Among the entries, which lines carry the string "minder"? Copy each of them.

[Saved data entries]
++++++++++++++++++++

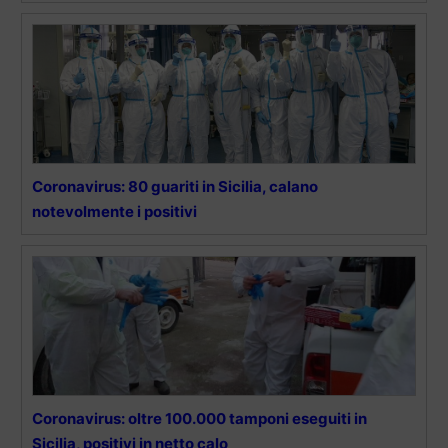
Coronavirus: 80 guariti in Sicilia, calano
notevolmente i positivi
Coronavirus: oltre 100.000 tamponi eseguiti in
Sicilia, positivi in netto calo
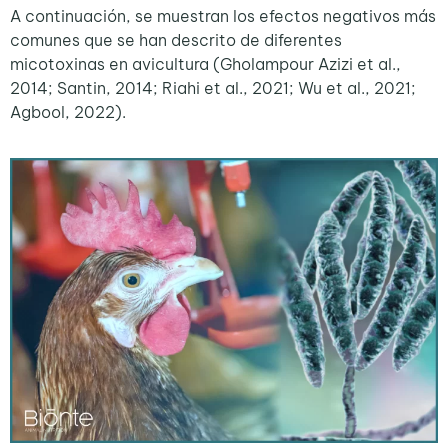
A continuación, se muestran los efectos negativos más
comunes que se han descrito de diferentes
micotoxinas en avicultura (Gholampour Azizi et al.,
2014; Santin, 2014; Riahi et al., 2021; Wu et al., 2021;
Agbool, 2022).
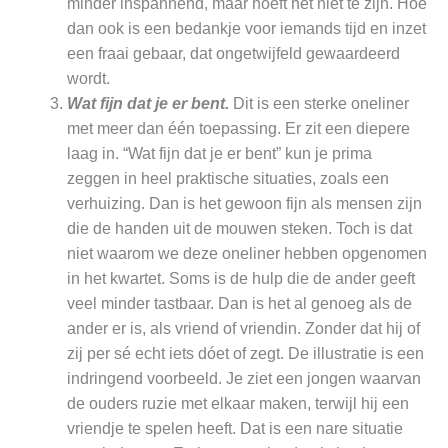
minder inspannend, maar hoeft het niet te zijn. Hoe
dan ook is een bedankje voor iemands tijd en inzet
een fraai gebaar, dat ongetwijfeld gewaardeerd
wordt.
Wat fijn dat je er bent.
Dit is een sterke oneliner
met meer dan één toepassing. Er zit een diepere
laag in. “Wat fijn dat je er bent” kun je prima
zeggen in heel praktische situaties, zoals een
verhuizing. Dan is het gewoon fijn als mensen zijn
die de handen uit de mouwen steken. Toch is dat
niet waarom we deze oneliner hebben opgenomen
in het kwartet. Soms is de hulp die de ander geeft
veel minder tastbaar. Dan is het al genoeg als de
ander er is, als vriend of vriendin. Zonder dat hij of
zij per sé echt iets dóet of zegt. De illustratie is een
indringend voorbeeld. Je ziet een jongen waarvan
de ouders ruzie met elkaar maken, terwijl hij een
vriendje te spelen heeft. Dat is een nare situatie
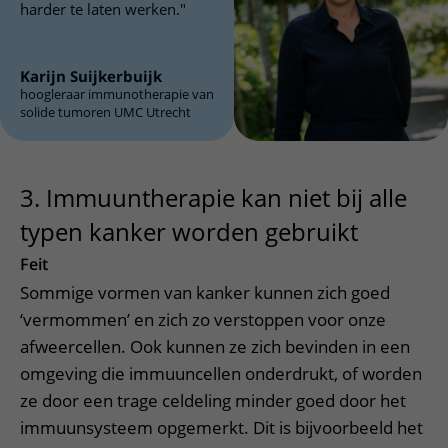
harder te laten werken."
Karijn Suijkerbuijk
hoogleraar immunotherapie van
solide tumoren UMC Utrecht
3. Immuuntherapie kan niet bij alle
typen kanker worden gebruikt
Feit
Sommige vormen van kanker kunnen zich goed
‘vermommen’ en zich zo verstoppen voor onze
afweercellen. Ook kunnen ze zich bevinden in een
omgeving die immuuncellen onderdrukt, of worden
ze door een trage celdeling minder goed door het
immuunsysteem opgemerkt. Dit is bijvoorbeeld het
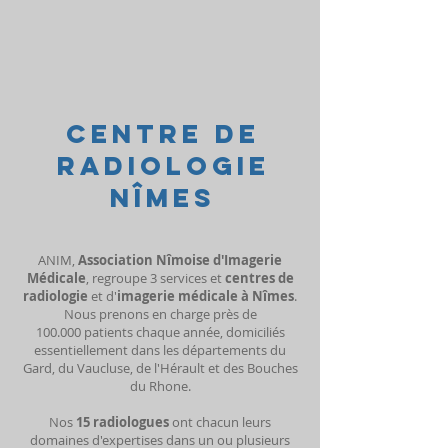
Centre de
radiologie
NÎMES
ANIM,
Association Nîmoise d'Imagerie
Médicale
, regroupe 3 services et
centres de
radiologie
et d'
imagerie médicale à Nîmes
.
Nous prenons en charge près de
100.000 patients chaque année, domiciliés
essentiellement dans les départements du
Gard, du Vaucluse, de l'Hérault et des Bouches
du Rhone.
Nos
15 radiologues
ont chacun leurs
domaines d'expertises dans un ou plusieurs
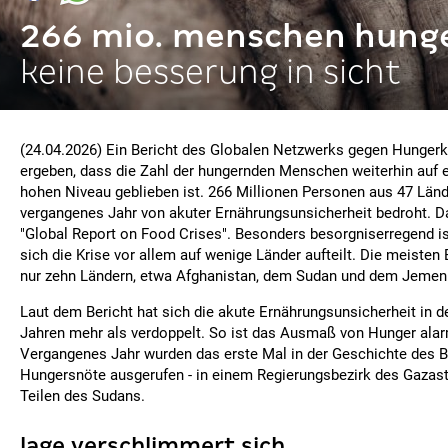
266 mio. menschen hung
keine besserung in sicht
(24.04.2026) Ein Bericht des Globalen Netzwerks gegen Hunger
ergeben, dass die Zahl der hungernden Menschen weiterhin auf
hohen Niveau geblieben ist. 266 Millionen Personen aus 47 Län
vergangenes Jahr von akuter Ernährungsunsicherheit bedroht. Da
"Global Report on Food Crises". Besonders besorgniserregend is
sich die Krise vor allem auf wenige Länder aufteilt. Die meisten 
nur zehn Ländern, etwa Afghanistan, dem Sudan und dem Jemen
Laut dem Bericht hat sich die akute Ernährungsunsicherheit in d
Jahren mehr als verdoppelt. So ist das Ausmaß von Hunger ala
Vergangenes Jahr wurden das erste Mal in der Geschichte des B
Hungersnöte ausgerufen - in einem Regierungsbezirk des Gazast
Teilen des Sudans.
lage verschlimmert sich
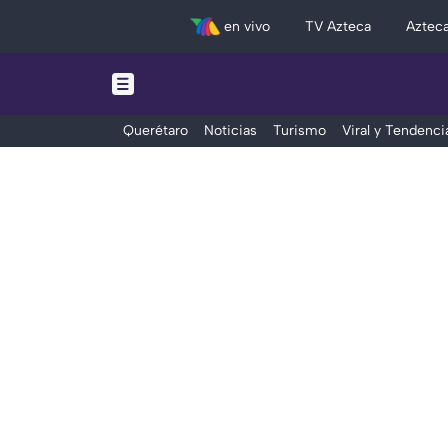
en vivo
TV Azteca
Aztec
Querétaro
Noticias
Turismo
Viral y Tendenci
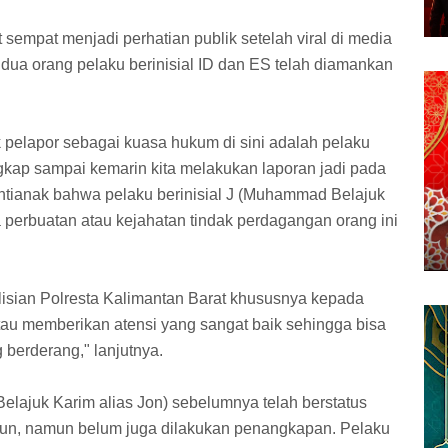
sempat menjadi perhatian publik setelah viral di media
dua orang pelaku berinisial ID dan ES telah diamankan
k pelapor sebagai kuasa hukum di sini adalah pelaku
kap sampai kemarin kita melakukan laporan jadi pada
 Pontianak bahwa pelaku berinisial J (Muhammad Belajuk
a perbuatan atau kejahatan tindak perdagangan orang ini
lisian Polresta Kalimantan Barat khususnya kepada
tau memberikan atensi yang sangat baik sehingga bisa
 berderang," lanjutnya.
elajuk Karim alias Jon) sebelumnya telah berstatus
hun, namun belum juga dilakukan penangkapan. Pelaku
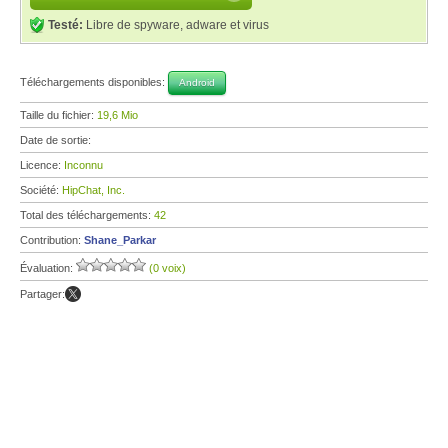
Testé:
Libre de spyware, adware et virus
Téléchargements disponibles:
Android
Taille du fichier:
19,6 Mio
Date de sortie:
Licence:
Inconnu
Société:
HipChat, Inc.
Total des téléchargements:
42
Contribution:
Shane_Parkar
Évaluation:
(0 voix)
Partager:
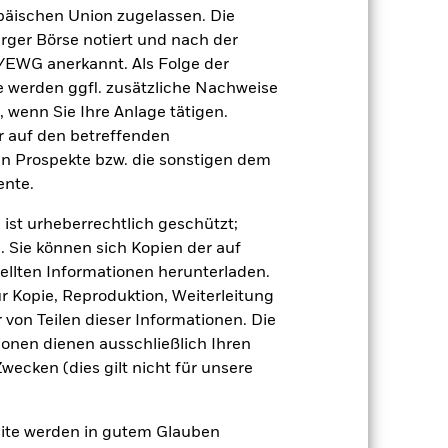
äischen Union zugelassen. Die
rger Börse notiert und nach der
19,6
-18,9
13,3
11,5
8,5
/EWG anerkannt. Als Folge der
erden ggfl. zusätzliche Nachweise
18,5
-18,4
22,2
17,5
22,3
, wenn Sie Ihre Anlage tätigen.
ir auf den betreffenden
der Berechnung ausgenommen sind
en Prospekte bzw. die sonstigen dem
nte.
r Vergangenheit.
Die Wertentwicklung in
 ist urheberrechtlich geschützt;
tentwicklung. Die Märkte könnten sich in
beurteilen, wie der Fonds in der
. Sie können sich Kopien der auf
ellten Informationen herunterladen.
(NIW) mit reinvestiertem Bruttoertrag
ur Kopie, Reproduktion, Weiterleitung
ann Ihre Rendite höher oder geringer
von Teilen dieser Informationen. Die
n, in der die Wertentwicklung in der
ionen dienen ausschließlich Ihren
ecken (dies gilt nicht für unsere
site werden in gutem Glauben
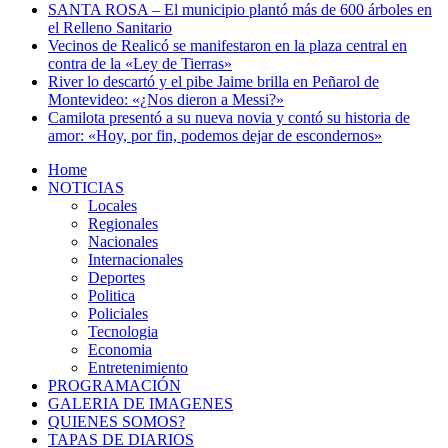
SANTA ROSA – El municipio plantó más de 600 árboles en
el Relleno Sanitario
Vecinos de Realicó se manifestaron en la plaza central en
contra de la «Ley de Tierras»
River lo descartó y el pibe Jaime brilla en Peñarol de
Montevideo: «¿Nos dieron a Messi?»
Camilota presentó a su nueva novia y contó su historia de
amor: «Hoy, por fin, podemos dejar de escondernos»
Home
NOTICIAS
Locales
Regionales
Nacionales
Internacionales
Deportes
Politica
Policiales
Tecnologia
Economia
Entretenimiento
PROGRAMACIÓN
GALERIA DE IMAGENES
QUIENES SOMOS?
TAPAS DE DIARIOS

++++++++++++++++++++

→ Output of the task
minder inspannend, maar hoeft het niet te zijn. Hoe
veel minder tastbaar. Dan is het al genoeg als de
ze door een trage celdeling minder goed door het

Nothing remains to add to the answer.